La Fundación Madrina intensifica su apoyo a los niños con una distribución benéfica de juguetes en la Cañada Real.
La Fundación Madrina llevó a cabo una acción solidaria especial en los sectores 4 y 5 de la Cañada Real Galiana, donde distribuyó juguetes a familias en situaciones de alta vulnerabilidad. Esta iniciativa, bajo el lema ‘Que la ilusión no se apague’, se realizó un día después de que un apagón afectara al suministro eléctrico de la zona.
La entrega ocurrió en la Calle Real Galiana y permitió la distribución de coches, balones y otros juguetes a numerosos niños y niñas, gracias al apoyo de voluntarios de la Fundación y de la asociación vecinal de ambos sectores.

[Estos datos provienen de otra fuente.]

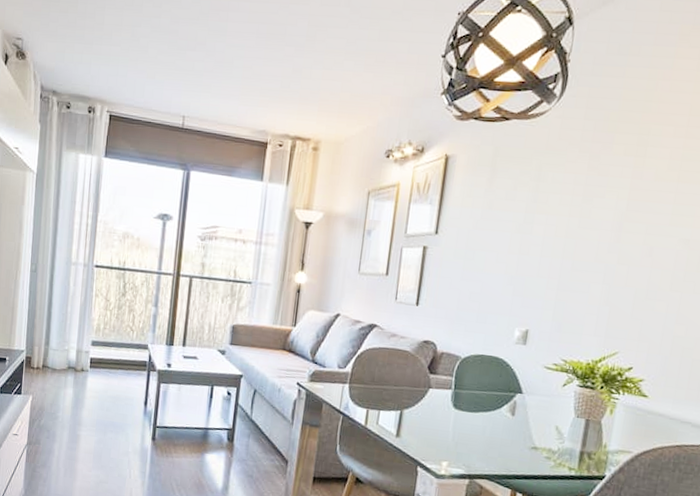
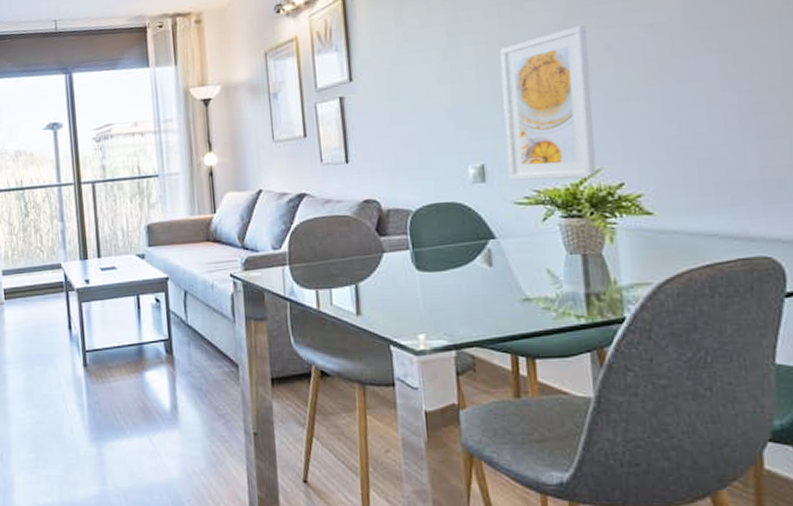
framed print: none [545,227,637,359] -> present [499,24,597,181]

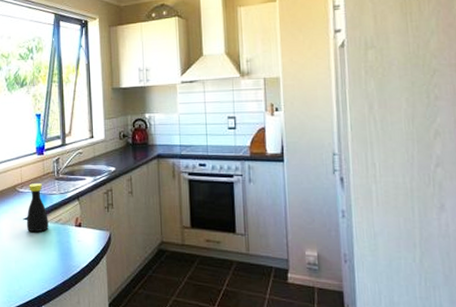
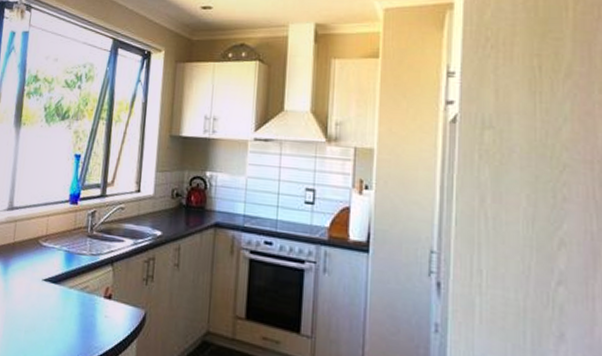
bottle: present [26,183,49,233] -> none [44,237,73,299]

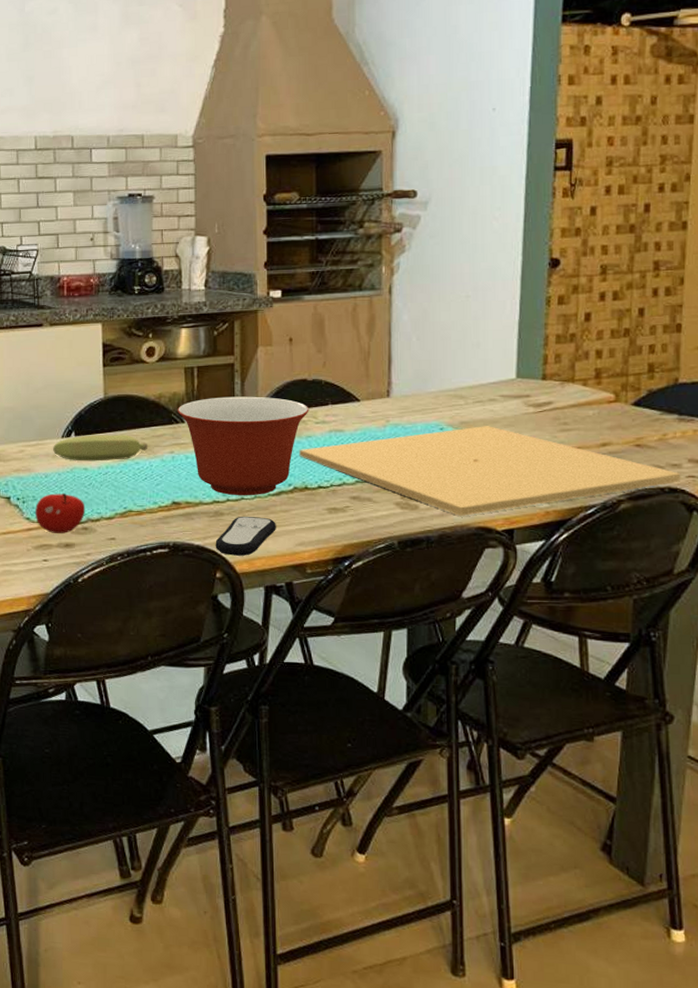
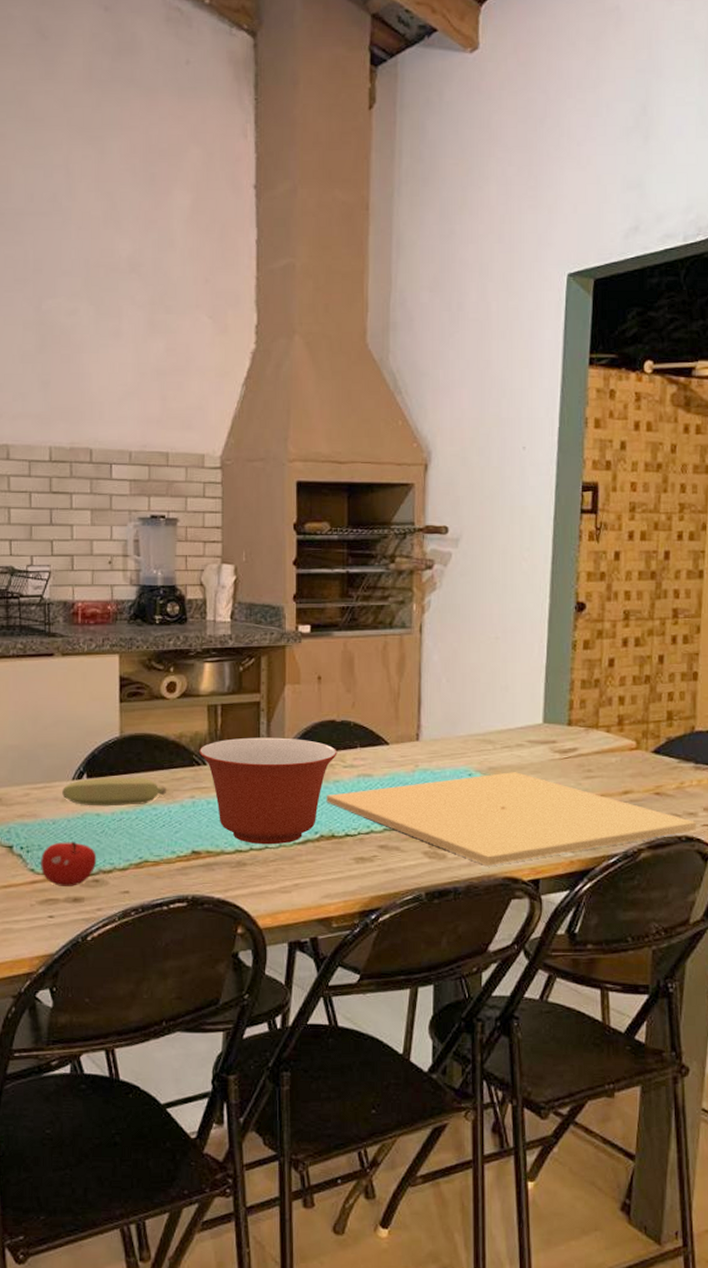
remote control: present [215,516,276,556] -> none [237,866,301,910]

El propósito principal fue ofrecer un gesto de apoyo y cercanía a las familias afectadas, especialmente en un contexto marcado por las dificultades provenientes de la precariedad energética.
Durante el evento, el presidente de la Fundación Madrina, Conrado Giménez, destacó la situación que enfrentan los menores de la Cañada Real y la importancia de proteger sus derechos. En sus declaraciones, señaló que “no se puede permitir que las condiciones de frío y falta de luz priven a los niños de su infancia” y enfatizó que, con esta acción, se buscó transmitir un mensaje de dignidad y solidaridad colectiva.
Esta entrega extraordinaria forma parte del programa de emergencia social que la Fundación Madrina mantiene activo durante los meses de invierno, dirigido a brindar apoyo a madres y menores en riesgo de exclusión. Desde la entidad destacan que la situación en la Cañada Real continúa siendo especialmente crítica y reiteran su llamado tanto a las administraciones públicas como a la sociedad civil para que no se pierda de vista la realidad de las familias que sufren pobreza y carecen de acceso a suministros fundamentales en la ciudad de Madrid.